The result tells us that each viewable CPM is $5.88 since 68% of the ad is within the visual field for longer than 1 second, as outlined in the IAB standards.

What Does a High vCPM Mean?

The exercise completed above indicates this investment is slightly over budget for each viewable impression since the average cost per vCPM is $5.00. Therefore, resulting in fewer viewable ad impressions. The goal is to drive the price down, increase the number of visual impressions, and realize a greater return in the end for the dollars invested.

How to Improve vCPM

There are multiple formulas for getting the same result. The most effective way to improve a company’s return is to test numerous variables side-by-side. Conduct a thorough analysis and complete all due diligence necessary before engaging network advertisers about pricing and planning. The goal is to find the best solution for a company’s strategic advertising plan and budget.

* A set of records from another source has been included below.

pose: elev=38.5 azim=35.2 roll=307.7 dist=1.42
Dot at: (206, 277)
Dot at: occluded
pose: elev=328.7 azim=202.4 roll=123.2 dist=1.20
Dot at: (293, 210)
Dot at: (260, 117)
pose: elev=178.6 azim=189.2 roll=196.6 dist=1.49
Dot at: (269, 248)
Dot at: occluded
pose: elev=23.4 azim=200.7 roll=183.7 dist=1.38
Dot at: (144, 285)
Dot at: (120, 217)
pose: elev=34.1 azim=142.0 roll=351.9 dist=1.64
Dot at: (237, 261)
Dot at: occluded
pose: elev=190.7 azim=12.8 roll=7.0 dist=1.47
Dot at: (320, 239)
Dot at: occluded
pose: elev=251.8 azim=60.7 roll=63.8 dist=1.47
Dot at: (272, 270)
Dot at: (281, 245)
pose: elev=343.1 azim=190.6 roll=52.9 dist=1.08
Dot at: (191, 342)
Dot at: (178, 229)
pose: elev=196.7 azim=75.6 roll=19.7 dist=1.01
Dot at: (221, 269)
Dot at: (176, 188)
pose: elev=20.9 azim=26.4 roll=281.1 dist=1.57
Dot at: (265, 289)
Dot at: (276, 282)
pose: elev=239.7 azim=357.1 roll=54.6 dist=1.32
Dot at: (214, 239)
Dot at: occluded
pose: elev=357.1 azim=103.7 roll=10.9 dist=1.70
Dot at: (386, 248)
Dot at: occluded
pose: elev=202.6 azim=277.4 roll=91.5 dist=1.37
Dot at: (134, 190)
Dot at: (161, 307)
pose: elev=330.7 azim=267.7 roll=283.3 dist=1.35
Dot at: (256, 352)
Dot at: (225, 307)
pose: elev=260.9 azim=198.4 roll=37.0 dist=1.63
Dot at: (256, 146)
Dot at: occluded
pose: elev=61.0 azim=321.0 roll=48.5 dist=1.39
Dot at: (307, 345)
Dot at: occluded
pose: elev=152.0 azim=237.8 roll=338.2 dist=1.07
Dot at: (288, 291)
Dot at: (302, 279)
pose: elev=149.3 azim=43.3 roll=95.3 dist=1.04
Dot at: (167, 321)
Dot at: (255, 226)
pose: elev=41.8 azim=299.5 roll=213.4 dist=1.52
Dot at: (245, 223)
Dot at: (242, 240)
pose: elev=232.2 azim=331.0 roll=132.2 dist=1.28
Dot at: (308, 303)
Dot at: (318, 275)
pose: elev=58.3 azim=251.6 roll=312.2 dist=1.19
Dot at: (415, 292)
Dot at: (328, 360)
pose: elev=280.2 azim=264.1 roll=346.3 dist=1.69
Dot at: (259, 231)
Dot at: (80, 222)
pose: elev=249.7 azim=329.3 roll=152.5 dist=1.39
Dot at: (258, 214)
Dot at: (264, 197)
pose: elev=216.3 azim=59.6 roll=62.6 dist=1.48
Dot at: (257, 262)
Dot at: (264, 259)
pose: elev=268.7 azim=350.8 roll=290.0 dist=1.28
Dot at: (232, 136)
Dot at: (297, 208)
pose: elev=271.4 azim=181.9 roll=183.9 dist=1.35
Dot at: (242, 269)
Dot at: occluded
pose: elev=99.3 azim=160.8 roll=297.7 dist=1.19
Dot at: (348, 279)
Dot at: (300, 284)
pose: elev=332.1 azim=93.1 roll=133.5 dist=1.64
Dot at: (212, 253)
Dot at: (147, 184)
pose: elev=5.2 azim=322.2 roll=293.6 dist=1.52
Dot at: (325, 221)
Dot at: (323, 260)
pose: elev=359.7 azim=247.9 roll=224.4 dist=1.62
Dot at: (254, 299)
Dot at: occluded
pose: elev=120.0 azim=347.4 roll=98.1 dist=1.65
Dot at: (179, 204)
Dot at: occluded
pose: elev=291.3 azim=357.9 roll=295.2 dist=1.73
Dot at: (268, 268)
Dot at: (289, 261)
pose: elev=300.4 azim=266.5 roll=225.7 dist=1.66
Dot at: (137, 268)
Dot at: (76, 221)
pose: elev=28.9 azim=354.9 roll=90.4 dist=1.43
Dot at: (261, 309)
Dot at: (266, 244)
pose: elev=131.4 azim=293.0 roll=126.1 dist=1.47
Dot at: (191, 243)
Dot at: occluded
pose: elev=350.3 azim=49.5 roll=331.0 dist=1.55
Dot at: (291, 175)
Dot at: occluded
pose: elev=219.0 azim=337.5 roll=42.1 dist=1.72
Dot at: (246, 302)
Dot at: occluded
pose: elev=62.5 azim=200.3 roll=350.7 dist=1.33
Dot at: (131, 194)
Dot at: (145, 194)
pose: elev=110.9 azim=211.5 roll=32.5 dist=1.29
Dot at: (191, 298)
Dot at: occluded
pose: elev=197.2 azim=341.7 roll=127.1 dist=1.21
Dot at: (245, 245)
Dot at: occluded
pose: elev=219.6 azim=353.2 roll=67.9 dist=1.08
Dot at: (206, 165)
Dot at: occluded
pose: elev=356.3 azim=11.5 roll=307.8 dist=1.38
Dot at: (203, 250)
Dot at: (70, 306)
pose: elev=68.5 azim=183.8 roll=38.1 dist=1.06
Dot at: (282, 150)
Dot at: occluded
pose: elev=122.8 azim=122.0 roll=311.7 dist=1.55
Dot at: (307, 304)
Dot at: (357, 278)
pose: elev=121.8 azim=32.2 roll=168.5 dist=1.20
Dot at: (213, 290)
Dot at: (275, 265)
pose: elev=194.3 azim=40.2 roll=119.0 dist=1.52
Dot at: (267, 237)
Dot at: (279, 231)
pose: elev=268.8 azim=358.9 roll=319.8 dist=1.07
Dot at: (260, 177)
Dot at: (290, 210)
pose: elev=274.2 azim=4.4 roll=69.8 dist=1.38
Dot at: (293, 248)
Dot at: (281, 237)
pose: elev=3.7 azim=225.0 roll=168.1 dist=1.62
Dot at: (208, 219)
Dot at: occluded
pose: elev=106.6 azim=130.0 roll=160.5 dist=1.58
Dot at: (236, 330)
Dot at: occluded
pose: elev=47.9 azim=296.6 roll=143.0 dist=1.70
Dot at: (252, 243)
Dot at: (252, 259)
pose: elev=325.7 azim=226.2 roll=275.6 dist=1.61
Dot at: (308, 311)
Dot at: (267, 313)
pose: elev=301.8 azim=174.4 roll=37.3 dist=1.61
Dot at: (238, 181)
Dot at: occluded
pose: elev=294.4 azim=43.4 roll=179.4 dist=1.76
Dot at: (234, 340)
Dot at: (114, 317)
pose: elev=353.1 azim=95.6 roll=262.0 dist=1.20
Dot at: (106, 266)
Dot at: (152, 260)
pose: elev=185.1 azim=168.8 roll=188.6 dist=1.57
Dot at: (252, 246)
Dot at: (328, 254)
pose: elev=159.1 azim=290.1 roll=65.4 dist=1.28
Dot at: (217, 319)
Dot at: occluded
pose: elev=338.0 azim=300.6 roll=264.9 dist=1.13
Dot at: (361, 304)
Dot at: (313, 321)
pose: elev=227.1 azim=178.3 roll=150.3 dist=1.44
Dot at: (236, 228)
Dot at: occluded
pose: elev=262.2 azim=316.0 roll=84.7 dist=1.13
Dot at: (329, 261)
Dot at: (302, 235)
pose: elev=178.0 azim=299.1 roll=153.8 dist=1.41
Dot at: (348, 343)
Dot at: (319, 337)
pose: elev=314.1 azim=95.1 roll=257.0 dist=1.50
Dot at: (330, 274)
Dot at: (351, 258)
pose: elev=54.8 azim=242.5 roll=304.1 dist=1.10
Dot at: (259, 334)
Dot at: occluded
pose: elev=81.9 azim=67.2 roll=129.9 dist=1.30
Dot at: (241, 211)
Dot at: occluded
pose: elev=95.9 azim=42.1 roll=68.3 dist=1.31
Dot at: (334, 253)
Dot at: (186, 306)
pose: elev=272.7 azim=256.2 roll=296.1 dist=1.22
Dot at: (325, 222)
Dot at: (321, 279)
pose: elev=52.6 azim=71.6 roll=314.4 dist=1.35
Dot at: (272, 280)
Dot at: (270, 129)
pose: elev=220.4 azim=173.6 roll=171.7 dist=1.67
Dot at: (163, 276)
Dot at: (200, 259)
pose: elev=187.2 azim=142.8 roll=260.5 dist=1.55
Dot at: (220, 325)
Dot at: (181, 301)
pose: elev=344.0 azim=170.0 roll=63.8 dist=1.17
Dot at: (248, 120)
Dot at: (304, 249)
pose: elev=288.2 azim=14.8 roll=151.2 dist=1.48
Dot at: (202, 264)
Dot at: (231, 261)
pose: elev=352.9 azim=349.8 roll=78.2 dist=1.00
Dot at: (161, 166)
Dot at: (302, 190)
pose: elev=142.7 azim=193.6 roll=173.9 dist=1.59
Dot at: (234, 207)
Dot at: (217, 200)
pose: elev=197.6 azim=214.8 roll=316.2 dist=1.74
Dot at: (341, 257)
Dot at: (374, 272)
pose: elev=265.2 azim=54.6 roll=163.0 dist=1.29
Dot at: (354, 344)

It’s essential to evaluate and measure the goals and outcomes relative to the investment cost using the right performance metric. What’s most important to remember when calculating the return on investment for vCPM is the cost variable you are trying to measure.

To make an informed decision using vCPM, analyze running the ads using all the variables needed for a successful campaign.

Of course, there’s always more than one way to measure advertising performance for a positive investment return—identifying the key performance indicators, or KPIs, is just one way to strategize an ad campaign. Make sure to gather all critical data to include in the metric for the best outcome.